[About this task] Print out the complete set of records below, exactly as they read.

[Stored entries]

········

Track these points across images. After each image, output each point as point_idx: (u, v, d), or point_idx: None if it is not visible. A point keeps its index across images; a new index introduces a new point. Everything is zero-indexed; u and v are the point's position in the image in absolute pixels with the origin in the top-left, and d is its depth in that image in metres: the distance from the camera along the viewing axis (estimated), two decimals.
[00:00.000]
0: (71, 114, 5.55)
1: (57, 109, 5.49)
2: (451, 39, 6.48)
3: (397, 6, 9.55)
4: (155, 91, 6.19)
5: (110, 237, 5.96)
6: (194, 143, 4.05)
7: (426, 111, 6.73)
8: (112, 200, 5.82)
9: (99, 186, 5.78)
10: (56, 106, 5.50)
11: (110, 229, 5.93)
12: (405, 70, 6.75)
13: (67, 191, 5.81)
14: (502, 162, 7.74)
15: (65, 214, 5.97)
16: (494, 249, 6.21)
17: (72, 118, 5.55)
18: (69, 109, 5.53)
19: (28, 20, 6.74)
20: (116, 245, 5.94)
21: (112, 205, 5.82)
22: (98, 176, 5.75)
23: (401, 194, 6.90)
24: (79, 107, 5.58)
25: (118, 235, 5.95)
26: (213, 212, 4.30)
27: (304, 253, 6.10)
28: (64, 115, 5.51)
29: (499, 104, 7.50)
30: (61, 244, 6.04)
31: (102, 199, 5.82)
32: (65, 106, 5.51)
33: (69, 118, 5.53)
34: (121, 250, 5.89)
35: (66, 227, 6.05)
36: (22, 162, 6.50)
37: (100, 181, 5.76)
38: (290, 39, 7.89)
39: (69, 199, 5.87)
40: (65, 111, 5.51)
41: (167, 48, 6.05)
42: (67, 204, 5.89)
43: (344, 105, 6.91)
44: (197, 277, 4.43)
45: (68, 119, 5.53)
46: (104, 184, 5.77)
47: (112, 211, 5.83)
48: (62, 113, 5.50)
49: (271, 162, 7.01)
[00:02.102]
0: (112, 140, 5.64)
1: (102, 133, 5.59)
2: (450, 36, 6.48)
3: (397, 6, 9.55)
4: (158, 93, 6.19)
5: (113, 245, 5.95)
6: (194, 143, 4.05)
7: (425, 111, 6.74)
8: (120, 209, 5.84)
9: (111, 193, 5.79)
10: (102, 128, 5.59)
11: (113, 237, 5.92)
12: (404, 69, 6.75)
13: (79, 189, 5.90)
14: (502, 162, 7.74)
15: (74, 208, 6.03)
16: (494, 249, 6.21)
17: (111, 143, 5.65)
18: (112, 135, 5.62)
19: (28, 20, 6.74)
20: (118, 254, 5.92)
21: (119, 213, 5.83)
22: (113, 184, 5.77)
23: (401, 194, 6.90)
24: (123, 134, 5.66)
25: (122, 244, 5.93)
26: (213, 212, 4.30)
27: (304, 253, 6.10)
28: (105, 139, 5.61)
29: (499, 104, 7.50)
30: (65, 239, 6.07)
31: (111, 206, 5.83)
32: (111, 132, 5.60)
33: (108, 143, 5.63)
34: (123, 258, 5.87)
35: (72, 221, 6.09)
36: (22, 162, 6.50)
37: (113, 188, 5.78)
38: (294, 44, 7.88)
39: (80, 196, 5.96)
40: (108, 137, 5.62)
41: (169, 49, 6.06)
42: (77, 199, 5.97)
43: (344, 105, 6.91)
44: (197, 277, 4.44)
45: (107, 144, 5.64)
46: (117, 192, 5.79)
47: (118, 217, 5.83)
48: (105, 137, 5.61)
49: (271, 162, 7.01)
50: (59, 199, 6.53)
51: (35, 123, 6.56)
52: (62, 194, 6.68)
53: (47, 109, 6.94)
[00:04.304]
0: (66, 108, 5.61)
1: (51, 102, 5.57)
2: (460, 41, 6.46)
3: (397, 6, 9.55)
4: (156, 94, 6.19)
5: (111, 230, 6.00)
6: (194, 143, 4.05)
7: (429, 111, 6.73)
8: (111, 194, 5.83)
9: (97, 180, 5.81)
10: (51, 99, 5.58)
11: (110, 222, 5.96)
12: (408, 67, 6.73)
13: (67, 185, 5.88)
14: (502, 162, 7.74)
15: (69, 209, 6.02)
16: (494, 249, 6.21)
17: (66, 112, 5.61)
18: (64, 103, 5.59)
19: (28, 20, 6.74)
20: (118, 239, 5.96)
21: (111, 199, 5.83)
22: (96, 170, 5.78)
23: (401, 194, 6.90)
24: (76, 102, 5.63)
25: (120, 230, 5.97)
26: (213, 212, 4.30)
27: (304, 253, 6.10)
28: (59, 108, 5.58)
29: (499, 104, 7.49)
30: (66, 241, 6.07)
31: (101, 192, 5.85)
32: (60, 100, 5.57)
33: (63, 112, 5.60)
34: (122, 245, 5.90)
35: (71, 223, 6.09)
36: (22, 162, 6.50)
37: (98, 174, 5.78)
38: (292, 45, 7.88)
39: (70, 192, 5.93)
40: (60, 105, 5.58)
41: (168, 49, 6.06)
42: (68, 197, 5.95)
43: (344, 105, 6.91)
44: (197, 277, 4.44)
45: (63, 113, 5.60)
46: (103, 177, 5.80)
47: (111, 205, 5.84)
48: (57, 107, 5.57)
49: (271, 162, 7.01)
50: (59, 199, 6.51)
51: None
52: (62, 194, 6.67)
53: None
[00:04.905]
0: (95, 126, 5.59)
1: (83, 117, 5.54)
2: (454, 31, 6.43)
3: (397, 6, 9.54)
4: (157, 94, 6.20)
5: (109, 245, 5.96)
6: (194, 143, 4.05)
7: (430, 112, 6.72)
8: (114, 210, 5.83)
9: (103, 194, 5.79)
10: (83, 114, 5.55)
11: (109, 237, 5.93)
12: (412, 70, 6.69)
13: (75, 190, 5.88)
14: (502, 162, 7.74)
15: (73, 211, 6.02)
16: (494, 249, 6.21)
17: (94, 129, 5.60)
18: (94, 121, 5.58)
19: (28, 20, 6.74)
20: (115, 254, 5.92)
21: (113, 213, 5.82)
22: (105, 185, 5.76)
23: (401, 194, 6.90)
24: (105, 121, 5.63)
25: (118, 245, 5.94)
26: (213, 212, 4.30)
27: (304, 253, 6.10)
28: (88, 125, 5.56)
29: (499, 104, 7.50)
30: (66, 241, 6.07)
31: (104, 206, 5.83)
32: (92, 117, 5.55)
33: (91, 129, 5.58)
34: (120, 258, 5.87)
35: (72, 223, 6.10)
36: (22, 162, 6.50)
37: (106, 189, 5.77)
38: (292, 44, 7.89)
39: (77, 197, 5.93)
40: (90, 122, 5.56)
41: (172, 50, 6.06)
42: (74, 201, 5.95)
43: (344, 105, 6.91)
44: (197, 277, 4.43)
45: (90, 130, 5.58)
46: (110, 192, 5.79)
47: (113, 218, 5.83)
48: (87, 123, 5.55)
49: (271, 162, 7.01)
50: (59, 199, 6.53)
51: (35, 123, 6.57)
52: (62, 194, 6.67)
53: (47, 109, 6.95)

········

[Exercise result]
Track these points across images. After each image, output each point as point_idx: (u, v, d), or point_idx: None if it is not visible. A point keeps its index across images; a new index introduces a new point. Everything is zero-indexed; u and v are the point's position in the image in absolute pixels with the origin in the top-left, and d is its depth in that image in metres: the distance from the camera along the viewing axis (estimated), two decimals.
[00:00.000]
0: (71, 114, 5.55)
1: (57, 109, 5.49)
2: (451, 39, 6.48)
3: (397, 6, 9.55)
4: (155, 91, 6.19)
5: (110, 237, 5.96)
6: (194, 143, 4.05)
7: (426, 111, 6.73)
8: (112, 200, 5.82)
9: (99, 186, 5.78)
10: (56, 106, 5.50)
11: (110, 229, 5.93)
12: (405, 70, 6.75)
13: (67, 191, 5.81)
14: (502, 162, 7.74)
15: (65, 214, 5.97)
16: (494, 249, 6.21)
17: (72, 118, 5.55)
18: (69, 109, 5.53)
19: (28, 20, 6.74)
20: (116, 245, 5.94)
21: (112, 205, 5.82)
22: (98, 176, 5.75)
23: (401, 194, 6.90)
24: (79, 107, 5.58)
25: (118, 235, 5.95)
26: (213, 212, 4.30)
27: (304, 253, 6.10)
28: (64, 115, 5.51)
29: (499, 104, 7.50)
30: (61, 244, 6.04)
31: (102, 199, 5.82)
32: (65, 106, 5.51)
33: (69, 118, 5.53)
34: (121, 250, 5.89)
35: (66, 227, 6.05)
36: (22, 162, 6.50)
37: (100, 181, 5.76)
38: (290, 39, 7.89)
39: (69, 199, 5.87)
40: (65, 111, 5.51)
41: (167, 48, 6.05)
42: (67, 204, 5.89)
43: (344, 105, 6.91)
44: (197, 277, 4.43)
45: (68, 119, 5.53)
46: (104, 184, 5.77)
47: (112, 211, 5.83)
48: (62, 113, 5.50)
49: (271, 162, 7.01)
[00:02.102]
0: (112, 140, 5.64)
1: (102, 133, 5.59)
2: (450, 36, 6.48)
3: (397, 6, 9.55)
4: (158, 93, 6.19)
5: (113, 245, 5.95)
6: (194, 143, 4.05)
7: (425, 111, 6.74)
8: (120, 209, 5.84)
9: (111, 193, 5.79)
10: (102, 128, 5.59)
11: (113, 237, 5.92)
12: (404, 69, 6.75)
13: (79, 189, 5.90)
14: (502, 162, 7.74)
15: (74, 208, 6.03)
16: (494, 249, 6.21)
17: (111, 143, 5.65)
18: (112, 135, 5.62)
19: (28, 20, 6.74)
20: (118, 254, 5.92)
21: (119, 213, 5.83)
22: (113, 184, 5.77)
23: (401, 194, 6.90)
24: (123, 134, 5.66)
25: (122, 244, 5.93)
26: (213, 212, 4.30)
27: (304, 253, 6.10)
28: (105, 139, 5.61)
29: (499, 104, 7.50)
30: (65, 239, 6.07)
31: (111, 206, 5.83)
32: (111, 132, 5.60)
33: (108, 143, 5.63)
34: (123, 258, 5.87)
35: (72, 221, 6.09)
36: (22, 162, 6.50)
37: (113, 188, 5.78)
38: (294, 44, 7.88)
39: (80, 196, 5.96)
40: (108, 137, 5.62)
41: (169, 49, 6.06)
42: (77, 199, 5.97)
43: (344, 105, 6.91)
44: (197, 277, 4.44)
45: (107, 144, 5.64)
46: (117, 192, 5.79)
47: (118, 217, 5.83)
48: (105, 137, 5.61)
49: (271, 162, 7.01)
50: (59, 199, 6.53)
51: (35, 123, 6.56)
52: (62, 194, 6.68)
53: (47, 109, 6.94)
[00:04.304]
0: (66, 108, 5.61)
1: (51, 102, 5.57)
2: (460, 41, 6.46)
3: (397, 6, 9.55)
4: (156, 94, 6.19)
5: (111, 230, 6.00)
6: (194, 143, 4.05)
7: (429, 111, 6.73)
8: (111, 194, 5.83)
9: (97, 180, 5.81)
10: (51, 99, 5.58)
11: (110, 222, 5.96)
12: (408, 67, 6.73)
13: (67, 185, 5.88)
14: (502, 162, 7.74)
15: (69, 209, 6.02)
16: (494, 249, 6.21)
17: (66, 112, 5.61)
18: (64, 103, 5.59)
19: (28, 20, 6.74)
20: (118, 239, 5.96)
21: (111, 199, 5.83)
22: (96, 170, 5.78)
23: (401, 194, 6.90)
24: (76, 102, 5.63)
25: (120, 230, 5.97)
26: (213, 212, 4.30)
27: (304, 253, 6.10)
28: (59, 108, 5.58)
29: (499, 104, 7.49)
30: (66, 241, 6.07)
31: (101, 192, 5.85)
32: (60, 100, 5.57)
33: (63, 112, 5.60)
34: (122, 245, 5.90)
35: (71, 223, 6.09)
36: (22, 162, 6.50)
37: (98, 174, 5.78)
38: (292, 45, 7.88)
39: (70, 192, 5.93)
40: (60, 105, 5.58)
41: (168, 49, 6.06)
42: (68, 197, 5.95)
43: (344, 105, 6.91)
44: (197, 277, 4.44)
45: (63, 113, 5.60)
46: (103, 177, 5.80)
47: (111, 205, 5.84)
48: (57, 107, 5.57)
49: (271, 162, 7.01)
50: (59, 199, 6.51)
51: None
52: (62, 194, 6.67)
53: None
[00:04.905]
0: (95, 126, 5.59)
1: (83, 117, 5.54)
2: (454, 31, 6.43)
3: (397, 6, 9.54)
4: (157, 94, 6.20)
5: (109, 245, 5.96)
6: (194, 143, 4.05)
7: (430, 112, 6.72)
8: (114, 210, 5.83)
9: (103, 194, 5.79)
10: (83, 114, 5.55)
11: (109, 237, 5.93)
12: (412, 70, 6.69)
13: (75, 190, 5.88)
14: (502, 162, 7.74)
15: (73, 211, 6.02)
16: (494, 249, 6.21)
17: (94, 129, 5.60)
18: (94, 121, 5.58)
19: (28, 20, 6.74)
20: (115, 254, 5.92)
21: (113, 213, 5.82)
22: (105, 185, 5.76)
23: (401, 194, 6.90)
24: (105, 121, 5.63)
25: (118, 245, 5.94)
26: (213, 212, 4.30)
27: (304, 253, 6.10)
28: (88, 125, 5.56)
29: (499, 104, 7.50)
30: (66, 241, 6.07)
31: (104, 206, 5.83)
32: (92, 117, 5.55)
33: (91, 129, 5.58)
34: (120, 258, 5.87)
35: (72, 223, 6.10)
36: (22, 162, 6.50)
37: (106, 189, 5.77)
38: (292, 44, 7.89)
39: (77, 197, 5.93)
40: (90, 122, 5.56)
41: (172, 50, 6.06)
42: (74, 201, 5.95)
43: (344, 105, 6.91)
44: (197, 277, 4.43)
45: (90, 130, 5.58)
46: (110, 192, 5.79)
47: (113, 218, 5.83)
48: (87, 123, 5.55)
49: (271, 162, 7.01)
50: (59, 199, 6.53)
51: (35, 123, 6.57)
52: (62, 194, 6.67)
53: (47, 109, 6.95)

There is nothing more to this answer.